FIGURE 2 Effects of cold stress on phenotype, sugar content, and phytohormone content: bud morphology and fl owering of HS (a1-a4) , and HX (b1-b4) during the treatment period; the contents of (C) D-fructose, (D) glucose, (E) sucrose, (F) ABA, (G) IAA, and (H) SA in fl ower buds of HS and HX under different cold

○ ○ ○ ○

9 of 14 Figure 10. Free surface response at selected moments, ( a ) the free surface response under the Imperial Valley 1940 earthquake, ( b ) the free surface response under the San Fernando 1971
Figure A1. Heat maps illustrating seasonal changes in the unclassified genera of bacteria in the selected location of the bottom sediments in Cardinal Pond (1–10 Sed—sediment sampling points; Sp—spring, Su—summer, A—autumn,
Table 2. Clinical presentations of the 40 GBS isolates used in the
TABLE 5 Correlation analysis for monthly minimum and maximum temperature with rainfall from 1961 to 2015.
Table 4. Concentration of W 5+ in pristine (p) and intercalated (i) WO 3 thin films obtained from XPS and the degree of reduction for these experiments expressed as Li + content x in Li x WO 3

○ ○ ○ ○

For every line above that includes the word "from", return the line.

TABLE 5 Correlation analysis for monthly minimum and maximum temperature with rainfall from 1961 to 2015.
Table 4. Concentration of W 5+ in pristine (p) and intercalated (i) WO 3 thin films obtained from XPS and the degree of reduction for these experiments expressed as Li + content x in Li x WO 3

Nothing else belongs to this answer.